I haven't been able to find whether this actually causes anything bad,
but when I started digging into SANITIZE=leak failures I found that this
change made t6435-merge-sparse.sh flaky in the v2.36.0 release when
compiled with SANITIZE=leak.

I.e. it "should" fail, but with 8d60e9d2010 (merge-ort: fix small memory
leak in detect_and_process_renames(), 2022-02-20) it will sometimes
succeed.

I bisected it between 2.35.0..2.36.0 with:

	git bisect run sh -c 'make SANITIZE=leak && (cd t && ! (for i in $(seq 1 20); do ./t6435-merge-sparse.sh >/dev/null && echo $? || echo $?; done | grep -q 0))'

I.e. "fail if we succeed" (there's some redundancy in the ad-hoc
one-liner). Manually debugging it with:
	
	diff --git a/dir.c b/dir.c
	index d91295f2bcd..3e860769c26 100644
	--- a/dir.c
	+++ b/dir.c
	@@ -878,6 +878,8 @@ void add_pattern(const char *string, const char *base,
	 	unsigned flags;
	 	int nowildcardlen;
	 
	+	fprintf(stderr, "adding pattern %s\n", string);
	+
	 	parse_path_pattern(&string, &patternlen, &flags, &nowildcardlen);
	 	if (flags & PATTERN_FLAG_MUSTBEDIR) {
	 		FLEXPTR_ALLOC_MEM(pattern, pattern, string, patternlen);

Turns up this odd case, i.e. we "should" fail at the end of the "setup"
in this bit of test code:

	[...]
        test_commit_this ours &&
        git config core.sparseCheckout true &&
        echo "/checked-out" >.git/info/sparse-checkout &&
        git reset --hard &&
        test_must_fail git merge their

Here we leak in "git reset", so we "should" get a leak like:
	
	[...]	
	+ git tag ours
	+ git config core.sparseCheckout true
	+ echo /checked-out
	+ git reset --hard
	adding pattern /checked-out
	adding pattern /checked-out
	adding pattern /checked-out
	HEAD is now at 3dfe889 ours
	
	=================================================================
	==25385==ERROR: LeakSanitizer: detected memory leaks
	
	Indirect leak of 512 byte(s) in 1 object(s) allocated from:
	    #0 0x7f9652ef50aa in __interceptor_calloc ../../../../src/libsanitizer/lsan/lsan_interceptors.cpp:90
	    #1 0x6ab6dc in xcalloc /home/avar/g/git/wrapper.c:140
	    #2 0x58e5ac in alloc_table /home/avar/g/git/hashmap.c:79
	    #3 0x58e8e9 in hashmap_init /home/avar/g/git/hashmap.c:168
	    #4 0x569808 in add_patterns_from_buffer /home/avar/g/git/dir.c:1136
	    #5 0x5697a1 in add_patterns /home/avar/g/git/dir.c:1124
	    #6 0x56996a in add_patterns_from_file_to_list /home/avar/g/git/dir.c:1164
	    #7 0x56e0b2 in get_sparse_checkout_patterns /home/avar/g/git/dir.c:3273
	    #8 0x56a240 in init_sparse_checkout_patterns /home/avar/g/git/dir.c:1451
	[...]
	
That's consistent with what I see before, but sometimes it'll succeed
like this:

	[...]		
	+ git tag ours
	+ git config core.sparseCheckout true
	+ echo /checked-out
	+ git reset --hard
	adding pattern /checked-out   
	HEAD is now at 3dfe889 ours   
        [...]

I.e. for some reason the same "reset --hard" now adds one, not three
patterns (which before were all identical).

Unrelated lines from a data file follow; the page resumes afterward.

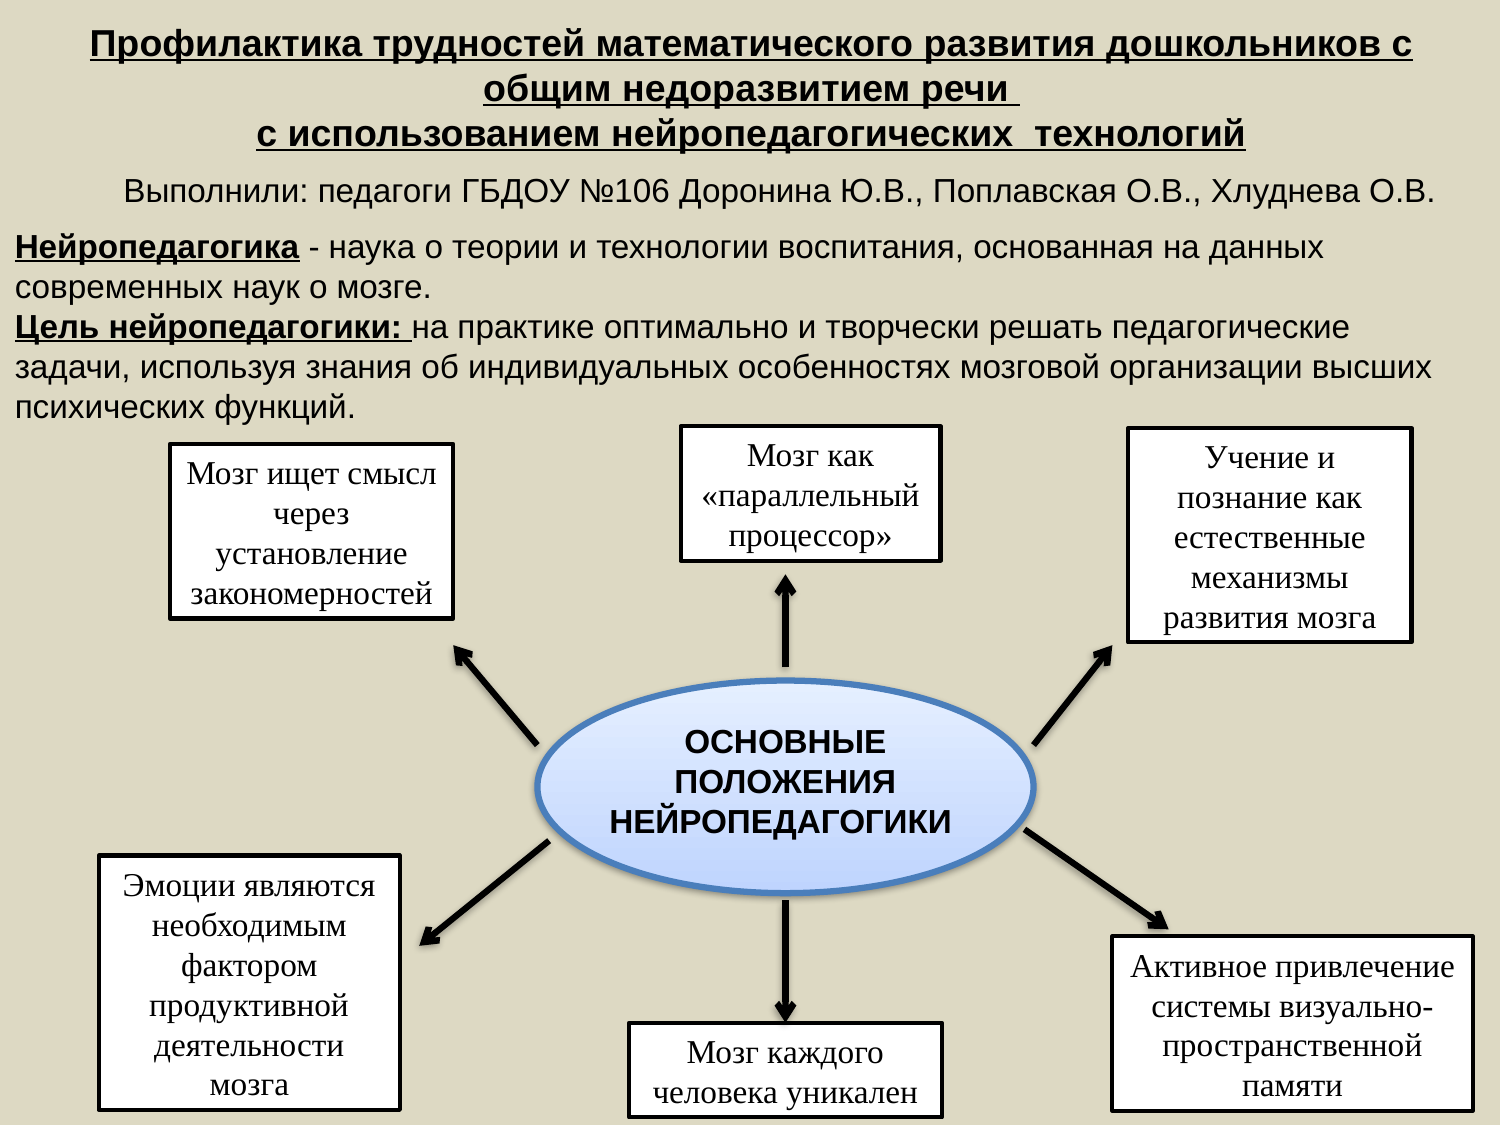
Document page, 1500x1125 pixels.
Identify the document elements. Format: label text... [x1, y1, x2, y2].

text_box Учение и познание как естественные механизмы развития мозга [1126, 426, 1414, 644]
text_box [1024, 829, 1169, 930]
text_box ОСНОВНЫЕ ПОЛОЖЕНИЯ НЕЙРОПЕДАГОГИКИ [584, 712, 987, 848]
text_box Выполнили: педагоги ГБДОУ №106 Доронина Ю.В., Поплавская О.В., Хлуднева О.В. [53, 162, 1481, 217]
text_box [452, 644, 538, 746]
text_box Нейропедагогика - наука о теории и технологии воспитания, основанная на данных современных наук о мозге. Цель нейропедагогики: на практике оптимально и творчески решать педагогические задачи, используя знания об индивидуальных особенностях мозговой организации высших психических функций. [0, 217, 1489, 432]
text_box Мозг ищет смысл через установление закономерностей [168, 442, 455, 621]
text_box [418, 840, 550, 947]
text_box Эмоции являются необходимым фактором продуктивной деятельности мозга [97, 853, 402, 1112]
text_box Мозг как «параллельный процессор» [679, 424, 943, 563]
text_box [607, 679, 964, 712]
text_box [536, 723, 1035, 894]
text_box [1033, 644, 1113, 746]
title Профилактика трудностей математического развития дошкольников с общим недоразвитием речи с использованием нейропедагогических технологий [31, 19, 1471, 149]
text_box Мозг каждого человека уникален [627, 1021, 944, 1119]
text_box Активное привлечение системы визуально-пространственной памяти [1110, 934, 1475, 1113]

Now, the "flaky success" with SANITIZE=leak does appear to be new in
8d60e9d2010, but before that running this in a loop reveals that the 2nd
test sometimes succeeds, so perhaps the underlying "issue" isn't new.

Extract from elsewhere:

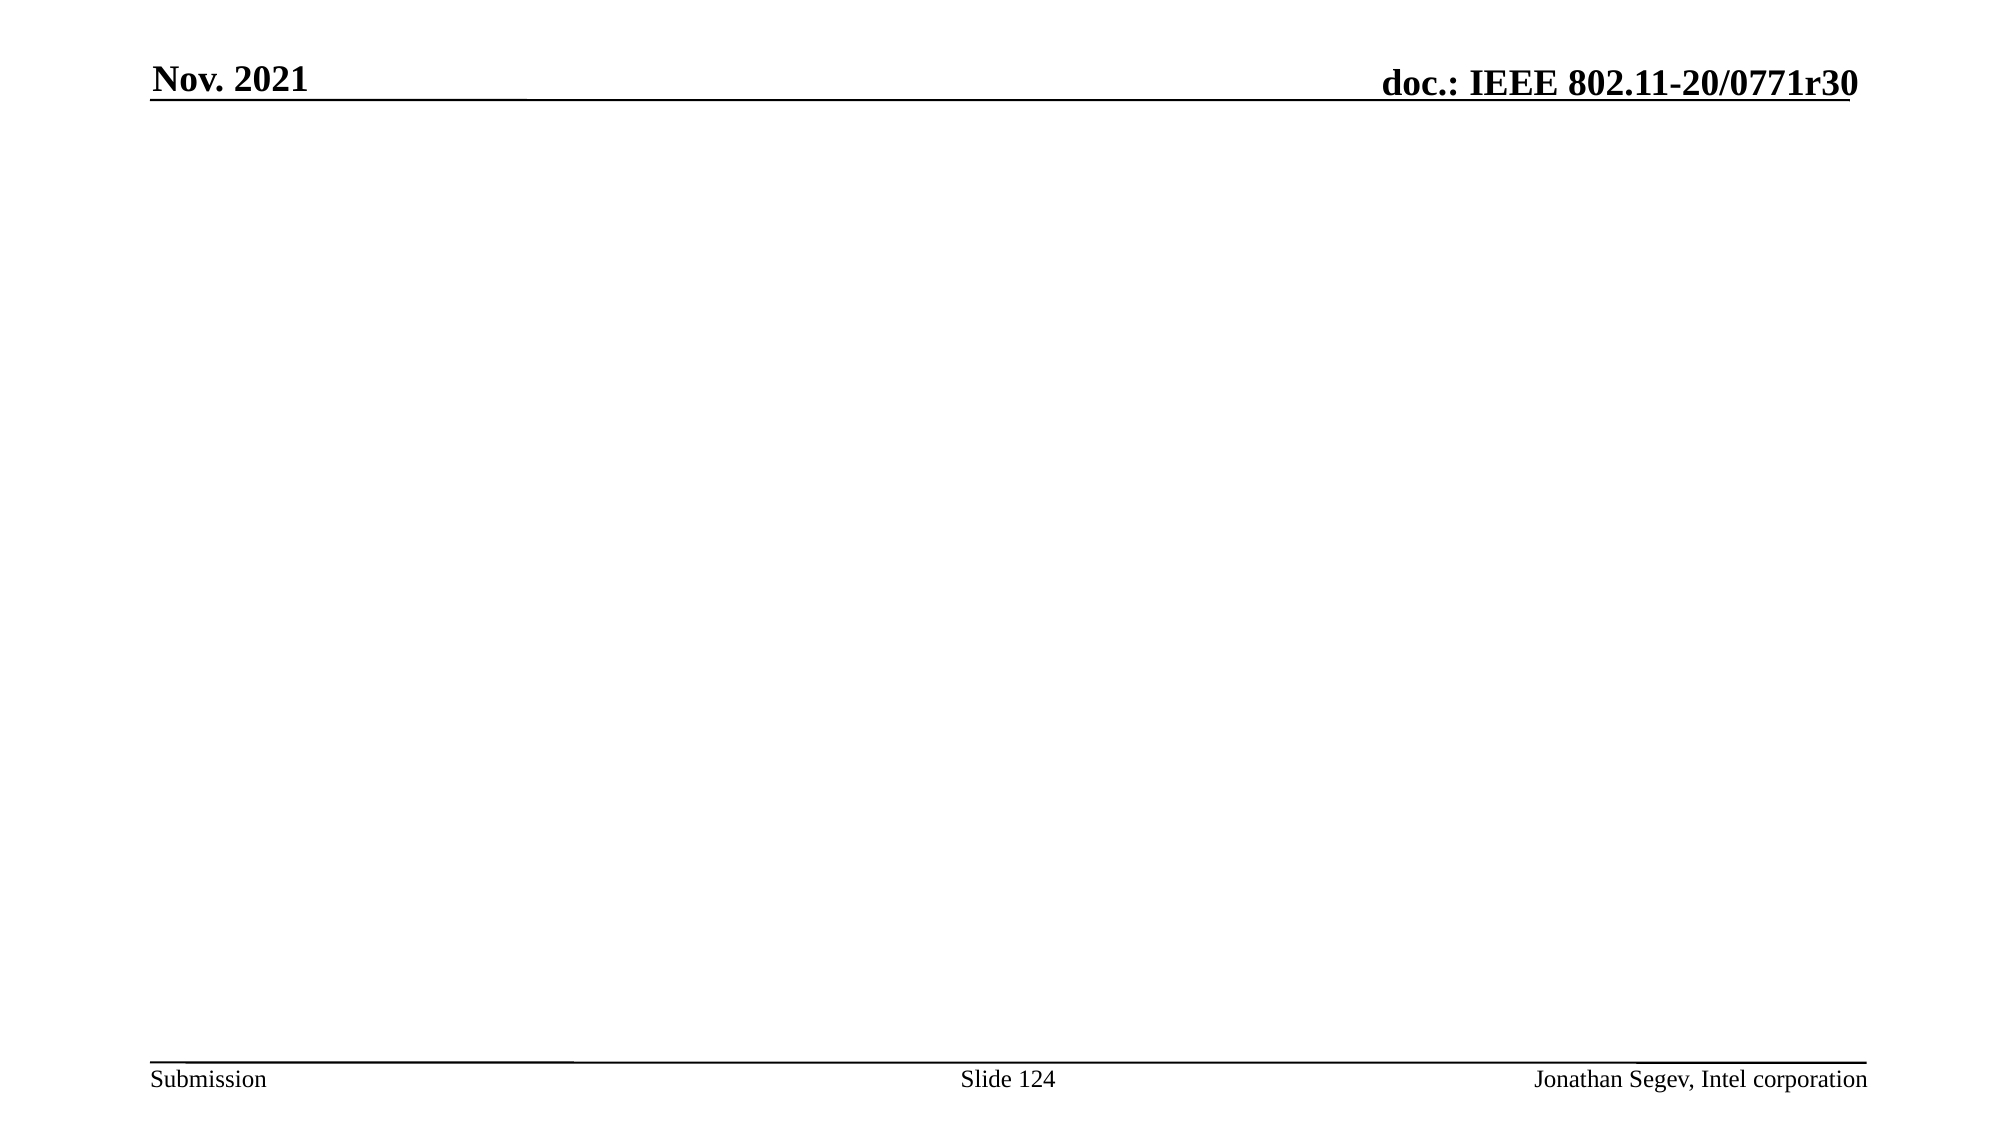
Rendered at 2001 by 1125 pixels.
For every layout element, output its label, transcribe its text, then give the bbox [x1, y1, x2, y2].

footer Jonathan Segev, Intel corporation [1171, 1061, 1869, 1093]
slide_number Slide 124 [950, 1061, 1067, 1123]
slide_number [152, 54, 563, 100]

I say "issue" because I haven't dug enough to see if this has any impact
on anything, and the failure I discovered doesn't per-se matter now.

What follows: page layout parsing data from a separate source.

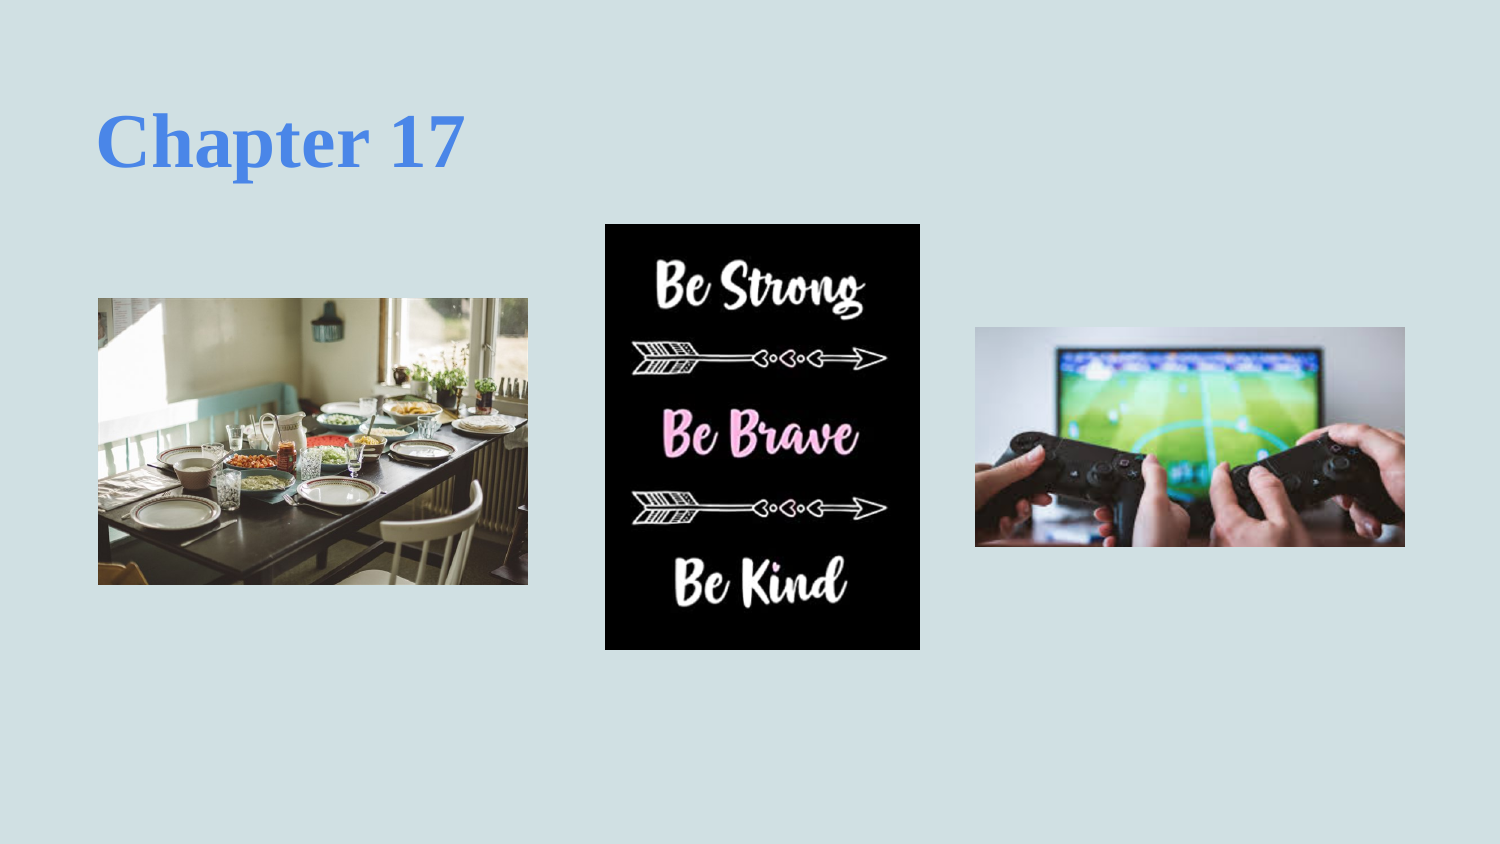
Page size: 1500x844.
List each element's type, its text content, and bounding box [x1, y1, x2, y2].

picture [98, 298, 528, 586]
title Chapter 17 [80, 75, 1478, 170]
picture [975, 327, 1406, 547]
picture [605, 223, 920, 650]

But perhaps this observed indeterminism is pointing the way to some
deeper bug here? Or maybe it isn't...
diff mbox series

Patch

diff --git a/merge-ort.c b/merge-ort.c
index d85b1cd99e9..3d7f9feb6f7 100644
--- a/merge-ort.c
+++ b/merge-ort.c
@@ -3086,12 +3086,11 @@  static int detect_and_process_renames(struct merge_options *opt,
 				      struct tree *side1,
 				      struct tree *side2)
 {
-	struct diff_queue_struct combined;
+	struct diff_queue_struct combined = { 0 };
 	struct rename_info *renames = &opt->priv->renames;
-	int need_dir_renames, s, clean = 1;
+	int need_dir_renames, s, i, clean = 1;
 	unsigned detection_run = 0;
 
-	memset(&combined, 0, sizeof(combined));
 	if (!possible_renames(renames))
 		goto cleanup;
 
@@ -3175,13 +3174,9 @@  simple_cleanup:
 		free(renames->pairs[s].queue);
 		DIFF_QUEUE_CLEAR(&renames->pairs[s]);
 	}
-	if (combined.nr) {
-		int i;
-		for (i = 0; i < combined.nr; i++)
-			pool_diff_free_filepair(&opt->priv->pool,
-						combined.queue[i]);
-		free(combined.queue);
-	}
+	for (i = 0; i < combined.nr; i++)
+		pool_diff_free_filepair(&opt->priv->pool, combined.queue[i]);
+	free(combined.queue);
 
 	return clean;
 }